Elle subissait, sans révolte, l’isolement dans lequel elle se trouvait le plus souvent à Colleville, d’abord parce qu’elle avait été façonnée de bonne heure à l’excessive autocratie de M. de Chastel-Chignon, ensuite parce qu’elle trouvait dans certaines distractions champêtres un sûr préservatif contre le plus mauvais des conseillers: l’ennui.

Par malheur, ces distractions n’étaient pas précisément celles que cultive le sexe auquel elle appartenait; elles rentraient, au contraire, dans la catégorie des plaisirs pour l’exercice desquels un jupon peut devenir un ornement fort incommode.

Les joies paisibles de l’intérieur, elle n’avait eu personne qui lui apprît à les aimer, personne qui lui révélât le charme des récréations intellectuelles; dans sa solitude, la lecture et les travaux à l’aiguille ressemblaient de bien près à une pénitence. La chasse, l’équitation, au contraire, n’avaient pas seulement l’avantage de la distraire, elles calmaient, elles étouffaient l’inquiétude de l’esprit par la lassitude du corps.

Par degrés, elle était arrivée à se livrer à ces exercices avec une sorte de passion: elle montait à cheval comme un centaure, rembûchait un cerf avec la prudence d’un piqueur consommé, elle expédiait une bécassine dans les marais de la vallée, elle culbutait un lapin dans les taillis de Colleville avec une sûreté de coup d’œil qui faisait grand honneur au père la Verdure, un vieux garde qui avait été son professeur:

Comme tous les gens que possède une idée fixe, M. de Chastel-Chignon approuvait tout ce qui ne le détournait pas lui-même du but qu’il poursuivait, à la condition sous-entendue que cela ne le forcerait pas à délier les cordons de sa bourse.

Or, si caractérisées que fussent les aptitudes cynégétiques de Mlle Denise, elle était trop inexpérimentée pour se montrer bien exigeante; elle savait se contenter du moins taré des deux coursiers.

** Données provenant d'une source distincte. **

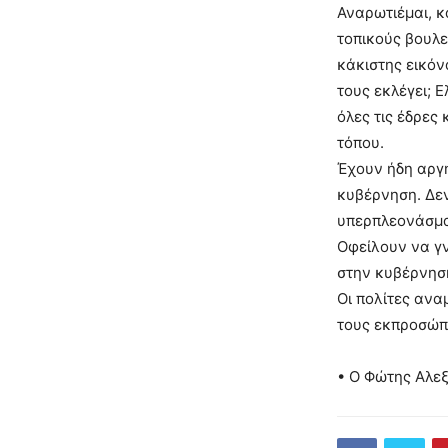
Αναρωτιέμαι, κ
τοπικούς βουλε
κάκιστης εικόν
τους εκλέγει; 
όλες τις έδρες
τόπου.
Έχουν ήδη αργή
κυβέρνηση. Δεν
υπερπλεονάσμα
Οφείλουν να γν
στην κυβέρνηση 
Οι πολίτες ανα
τους εκπροσώπ
• Ο Φώτης Αλε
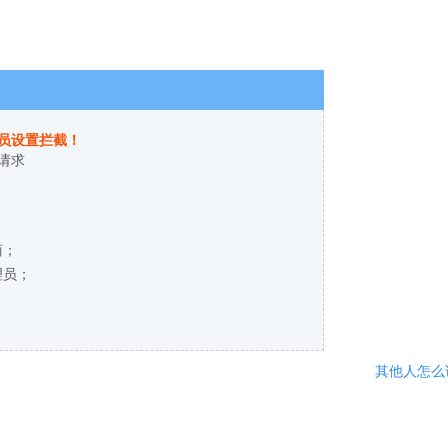
员设置拦截！
请求
商；
理员；
其他人怎么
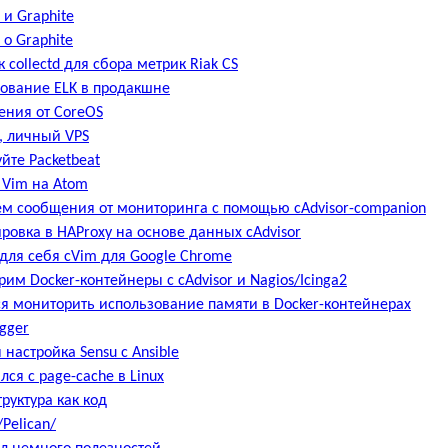
 и Graphite
 о Graphite
 collectd для сбора метрик Riak CS
ование ELK в продакшне
ения от CoreOS
, личный VPS
йте Packetbeat
Vim на Atom
м сообщения от мониторинга с помощью cAdvisor-companion
ровка в HAProxy на основе данных cAdvisor
для себя cVim для Google Chrome
им Docker-контейнеры с cAdvisor и Nagios/Icinga2
я мониторить использование памяти в Docker-контейнерах
agger
 настройка Sensu с Ansible
лся с page-cache в Linux
руктура как код
Pelican/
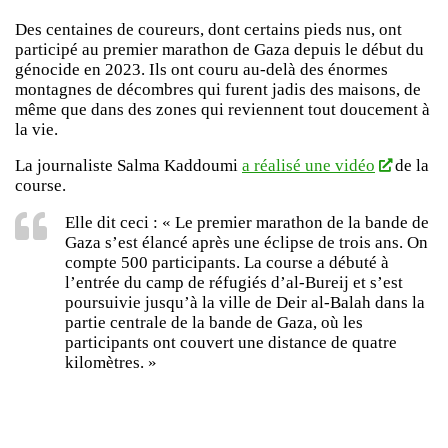
Des centaines de coureurs, dont certains pieds nus, ont
participé au premier marathon de Gaza depuis le début du
génocide en 2023. Ils ont couru au-delà des énormes
montagnes de décombres qui furent jadis des maisons, de
même que dans des zones qui reviennent tout doucement à
la vie.
La journaliste Salma Kaddoumi
a réalisé une vidéo
de la
course.
Elle dit ceci : « Le premier marathon de la bande de
Gaza s’est élancé après une éclipse de trois ans. On
compte 500 participants. La course a débuté à
l’entrée du camp de réfugiés d’al-Bureij et s’est
poursuivie jusqu’à la ville de Deir al-Balah dans la
partie centrale de la bande de Gaza, où les
participants ont couvert une distance de quatre
kilomètres. »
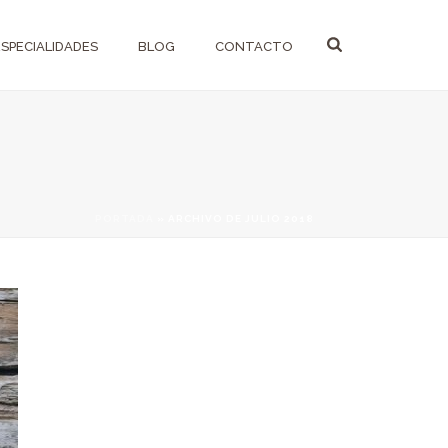
ESPECIALIDADES
BLOG
CONTACTO
PORTADA
»
ARCHIVO DE JULIO 2018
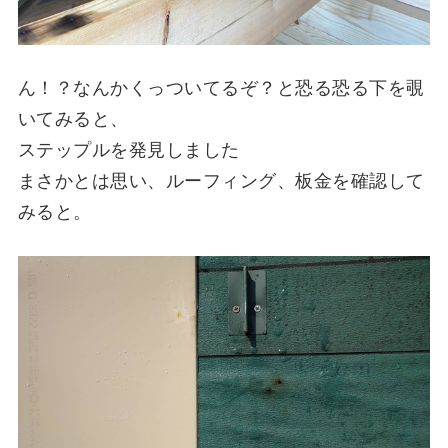
ん！？なんかくっついてるぞ？と恐る恐る下を覗
いてみると、
ステップルを発見しました
まさかとは思い、ルーフィング、板金を確認して
みると。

Satisfait de voir l’esprit de sa fille occupé à si bon marché, son père l’encourageait dans ses courses aventureuses, en demandant mentalement au ciel qu’elle se contentât de ces joujoux, jusqu’ à l’heure qu’il avait marquée pour lui trouver un mari.

Quelques jours avant l’arrivée de M. de Bourguebus à Fécamp, M. de Chastel-Chignon était parti pour l’Angleterre. Il avait pompeusement annoncé qu’il s’en allait chez un lord de ses amis, lequel ne pouvait se décider à courir le renard sans lui; la vérité était que son excursion cynégétique devait avoir les ruelles de la Cité, les quais de la Tamise pour théâtre, et pour objectif les balles de sucre et de coton, les caisses de muscade et d’indigo.

Comme toujours, le départ de son père laissait Mlle Denise souveraine absolue dans le château de Colleville.